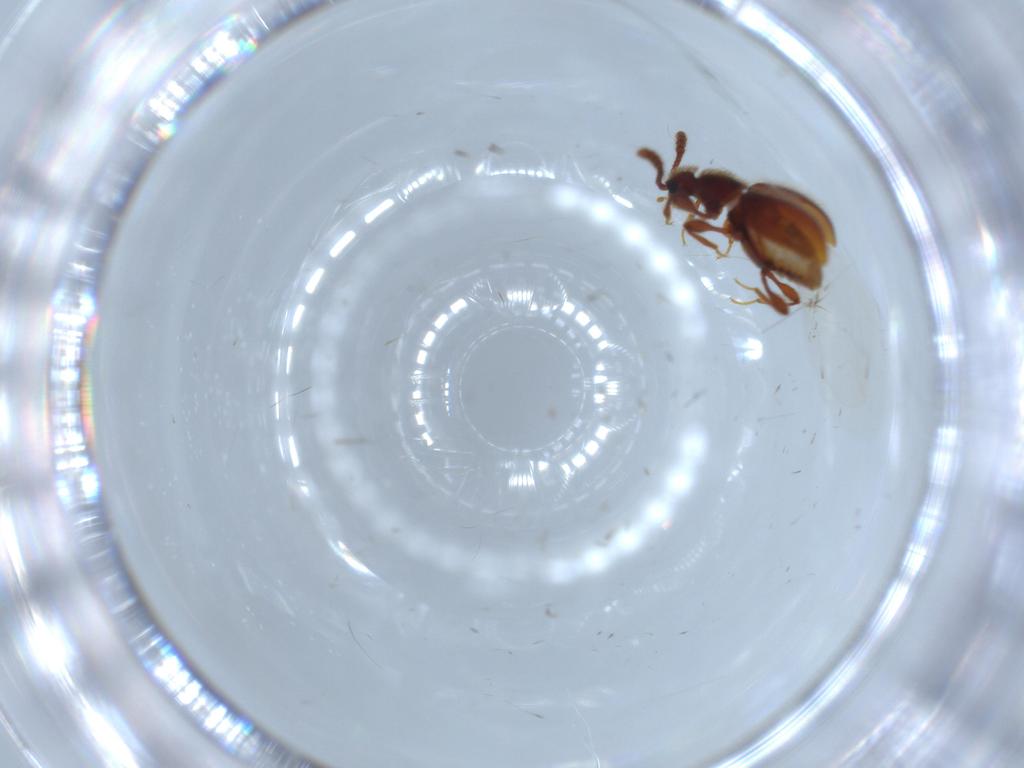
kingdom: Animalia
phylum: Arthropoda
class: Insecta
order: Coleoptera
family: Staphylinidae
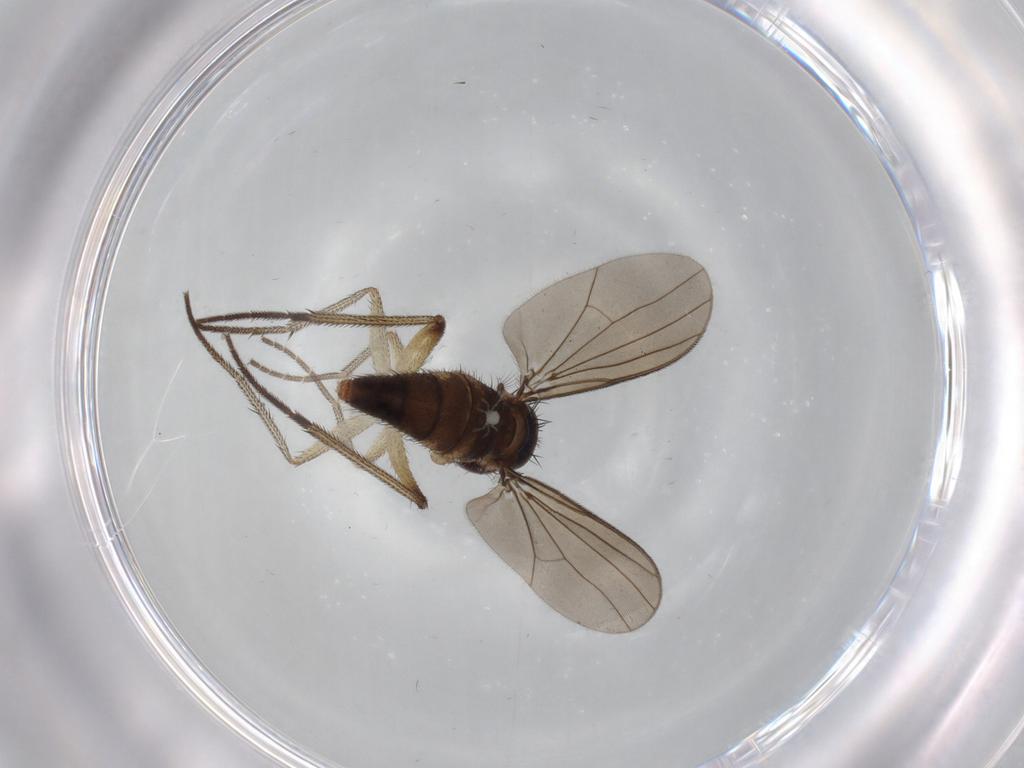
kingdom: Animalia
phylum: Arthropoda
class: Insecta
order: Diptera
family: Dolichopodidae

----

- **Problem details**
Please convert the rows above into a two-column CSV with the headers "item" and "label". Give one line per row, with its text and its answer each in a single quoted field, turn line breaks into spaces, and leave the pictures out.

- **Reply**
item,label
"kingdom:","Animalia"
"phylum:","Arthropoda"
"class:","Insecta"
"order:","Coleoptera"
"family:","Staphylinidae"
"kingdom:","Animalia"
"phylum:","Arthropoda"
"class:","Insecta"
"order:","Diptera"
"family:","Dolichopodidae"